■ DESCRIPTION OF THE TASK ■
In the records, find each line where "Питер" occurs, and copy it.

■ Page-level text extractions ■
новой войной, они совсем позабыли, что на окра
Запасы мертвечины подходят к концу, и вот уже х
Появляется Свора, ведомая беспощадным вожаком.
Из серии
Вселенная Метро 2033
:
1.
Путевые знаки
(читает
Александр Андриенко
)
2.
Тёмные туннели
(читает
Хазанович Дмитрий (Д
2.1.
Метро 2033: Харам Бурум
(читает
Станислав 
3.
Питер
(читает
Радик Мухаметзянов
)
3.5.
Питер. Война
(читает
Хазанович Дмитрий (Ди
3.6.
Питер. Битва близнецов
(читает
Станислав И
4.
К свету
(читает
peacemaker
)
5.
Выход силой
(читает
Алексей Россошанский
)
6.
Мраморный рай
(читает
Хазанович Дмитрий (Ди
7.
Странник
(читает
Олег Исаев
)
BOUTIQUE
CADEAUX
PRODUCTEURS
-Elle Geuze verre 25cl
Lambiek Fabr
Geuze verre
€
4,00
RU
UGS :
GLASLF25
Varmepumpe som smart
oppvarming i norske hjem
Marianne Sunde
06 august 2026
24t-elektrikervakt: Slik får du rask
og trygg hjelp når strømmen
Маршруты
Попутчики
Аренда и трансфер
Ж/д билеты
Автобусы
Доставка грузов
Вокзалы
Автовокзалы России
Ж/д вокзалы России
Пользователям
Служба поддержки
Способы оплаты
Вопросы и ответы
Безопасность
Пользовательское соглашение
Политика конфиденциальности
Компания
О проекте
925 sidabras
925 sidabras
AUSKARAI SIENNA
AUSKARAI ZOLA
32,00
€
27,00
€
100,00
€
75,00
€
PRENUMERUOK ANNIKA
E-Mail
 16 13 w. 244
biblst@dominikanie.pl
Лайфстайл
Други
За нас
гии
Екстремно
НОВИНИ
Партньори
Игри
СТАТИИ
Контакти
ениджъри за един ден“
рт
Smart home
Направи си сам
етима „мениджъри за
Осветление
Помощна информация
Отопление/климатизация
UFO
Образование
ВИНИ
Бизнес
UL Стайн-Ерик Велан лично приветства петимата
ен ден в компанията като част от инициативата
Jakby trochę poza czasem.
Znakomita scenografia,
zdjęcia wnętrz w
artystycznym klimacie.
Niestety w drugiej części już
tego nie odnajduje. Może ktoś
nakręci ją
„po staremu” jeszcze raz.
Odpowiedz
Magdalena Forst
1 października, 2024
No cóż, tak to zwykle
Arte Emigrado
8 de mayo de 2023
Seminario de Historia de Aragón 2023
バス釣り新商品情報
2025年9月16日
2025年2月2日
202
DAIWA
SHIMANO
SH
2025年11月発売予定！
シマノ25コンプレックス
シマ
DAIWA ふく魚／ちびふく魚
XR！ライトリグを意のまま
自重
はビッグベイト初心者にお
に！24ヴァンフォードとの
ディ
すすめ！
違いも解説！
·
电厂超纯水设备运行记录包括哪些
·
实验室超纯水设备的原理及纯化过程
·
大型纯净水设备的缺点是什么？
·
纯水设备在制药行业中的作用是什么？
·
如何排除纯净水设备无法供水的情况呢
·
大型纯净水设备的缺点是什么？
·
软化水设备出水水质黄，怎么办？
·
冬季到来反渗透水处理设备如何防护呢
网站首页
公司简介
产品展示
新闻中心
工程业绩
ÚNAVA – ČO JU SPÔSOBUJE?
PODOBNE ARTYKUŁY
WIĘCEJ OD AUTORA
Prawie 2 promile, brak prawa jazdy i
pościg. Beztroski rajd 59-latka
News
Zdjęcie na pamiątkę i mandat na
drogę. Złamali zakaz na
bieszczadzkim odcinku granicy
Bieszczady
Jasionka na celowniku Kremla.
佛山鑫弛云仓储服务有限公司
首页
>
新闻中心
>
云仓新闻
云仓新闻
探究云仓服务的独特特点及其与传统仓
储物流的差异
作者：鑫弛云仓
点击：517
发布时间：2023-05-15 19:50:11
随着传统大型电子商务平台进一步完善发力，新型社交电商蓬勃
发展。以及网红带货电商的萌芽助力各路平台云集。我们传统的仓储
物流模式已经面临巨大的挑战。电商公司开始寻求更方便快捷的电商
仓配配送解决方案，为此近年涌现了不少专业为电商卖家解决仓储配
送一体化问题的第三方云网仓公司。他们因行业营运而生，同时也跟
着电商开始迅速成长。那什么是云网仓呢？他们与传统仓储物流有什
--
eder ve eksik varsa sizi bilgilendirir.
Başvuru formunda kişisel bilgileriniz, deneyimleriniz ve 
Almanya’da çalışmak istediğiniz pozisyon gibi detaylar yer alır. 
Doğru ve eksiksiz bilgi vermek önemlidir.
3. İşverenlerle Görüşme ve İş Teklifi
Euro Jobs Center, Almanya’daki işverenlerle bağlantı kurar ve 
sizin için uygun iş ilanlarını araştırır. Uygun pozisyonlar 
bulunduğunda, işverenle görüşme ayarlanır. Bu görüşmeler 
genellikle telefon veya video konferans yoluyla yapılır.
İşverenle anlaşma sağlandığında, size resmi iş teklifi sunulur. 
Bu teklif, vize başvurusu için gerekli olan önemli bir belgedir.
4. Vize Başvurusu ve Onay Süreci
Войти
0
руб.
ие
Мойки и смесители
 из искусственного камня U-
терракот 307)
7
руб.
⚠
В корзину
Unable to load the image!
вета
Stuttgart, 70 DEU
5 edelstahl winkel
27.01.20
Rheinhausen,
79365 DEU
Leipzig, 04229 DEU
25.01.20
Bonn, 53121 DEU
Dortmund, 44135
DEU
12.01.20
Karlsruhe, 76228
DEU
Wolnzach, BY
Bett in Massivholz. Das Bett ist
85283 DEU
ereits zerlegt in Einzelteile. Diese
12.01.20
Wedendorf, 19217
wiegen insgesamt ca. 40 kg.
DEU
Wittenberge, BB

■ RESPONSE AREA ■
Питер
Питер. Война
Питер. Битва близнецов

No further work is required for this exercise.